Growth Rate After Age 2

Between their second and third birthdays, most children grow about 2 to 3 inches. That’s a noticeable slowdown from infancy, when babies can grow 10 inches in their first year alone. Growth continues to decelerate through early childhood, typically settling into a steady pace of about 2 inches per year until puberty triggers another growth spurt.

You may not notice month-to-month changes at this age, which is normal. Growth often happens in brief bursts rather than at a constant rate. A child might seem the same height for weeks, then suddenly need new pants.

How Genetics Shape Your Child’s Height

Parental height is the strongest single predictor of how tall a child will eventually be. Pediatricians sometimes calculate a “mid-parental height” to estimate a child’s adult height target. The formula works like this: for boys, add the mother’s height plus 5 inches to the father’s height, then divide by two. For girls, subtract 5 inches from the father’s height, add the mother’s height, and divide by two. The result gives a rough midpoint, with most children ending up within about 2 inches above or below it.

This calculation helps put a 2-year-old’s current height in context. A toddler at the 20th percentile whose parents are both 5’3″ is likely right on track for their genetic blueprint, while the same percentile in a child with two 6-foot parents might warrant a closer look over time.

The “Double It at 2” Rule

You’ve probably heard that doubling a child’s height at age 2 predicts their adult height. A 34-inch two-year-old would end up around 5’8″ by this method. For girls, some versions of the formula use height at 18 months instead, since girls tend to mature on a slightly faster timeline.

It’s a fun back-of-the-napkin estimate, but no research has validated its accuracy. Adult height depends on too many variables, including the timing and duration of puberty, nutrition throughout childhood, and hormonal factors, for any single childhood measurement to pin it down reliably. Treat it as a conversation starter, not a prediction.

Clothing Sizes and Practical Fit

If you’re shopping for a 2-year-old, the difference between “24 months” and “2T” sizing is largely about height. According to Carter’s, 24-month clothing is designed for children around 31 to 33 inches tall, while 2T fits kids roughly 34 to 36 inches. Since the average 2-year-old is right at 34 inches, many are transitioning into 2T around their birthday. Taller toddlers may have already moved into 2T or even 3T, while smaller-framed kids can still wear 24-month sizes comfortably.

The 2T cut also tends to accommodate a diaper less than 24-month sizes, so potty-training status can affect which fits better regardless of height.

When Height Percentiles Shift

A child who drops significantly on their growth curve, crossing downward by a large margin over several visits, may need evaluation.
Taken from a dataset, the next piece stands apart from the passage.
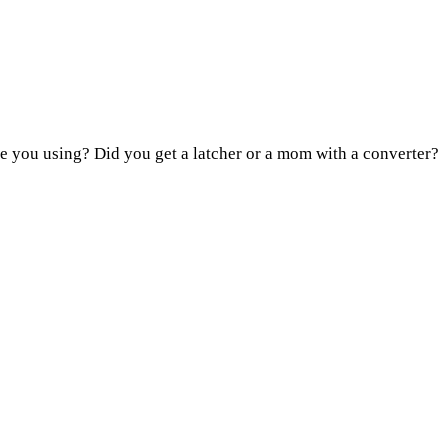
e you using? Did you get a latcher or a mom with a converter?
Pediatricians look at this alongside weight. The American Academy of Pediatrics focuses primarily on weight-for-length patterns rather than height alone when screening for nutritional concerns in children under 2, since short stature by itself has many benign explanations, including having shorter parents or being a “late bloomer.”
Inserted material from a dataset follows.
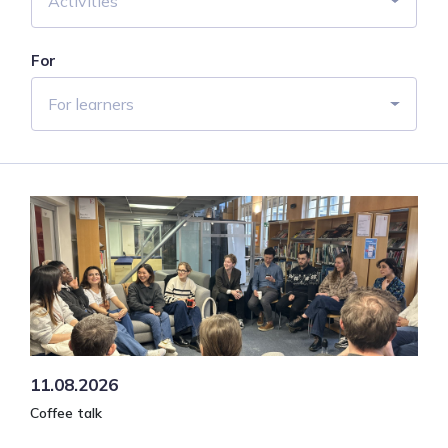
Activities
For
For learners
11.08.2026
Coffee talk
Some children who were long at birth settle into a lower percentile by age 2 as their growth pattern realigns with their genetic potential. Others do the opposite, starting short and climbing. These shifts are common in the first two years and usually stabilize by age 3. Persistent tracking well below the 5th percentile, especially when combined with slow weight gain, is what typically prompts further testing.

WHO vs. CDC Growth Charts

In the U.S., the CDC recommends using World Health Organization growth charts for children from birth to age 2, then switching to CDC charts after that. The WHO charts are based on an international sample of breastfed children raised in environments that support healthy growth. They reflect how children should grow under ideal conditions, while CDC charts describe how American children actually grew during a specific period. The practical difference is small for most families, but it means the percentile your pediatrician reports may shift slightly when the chart changes at the 2-year visit.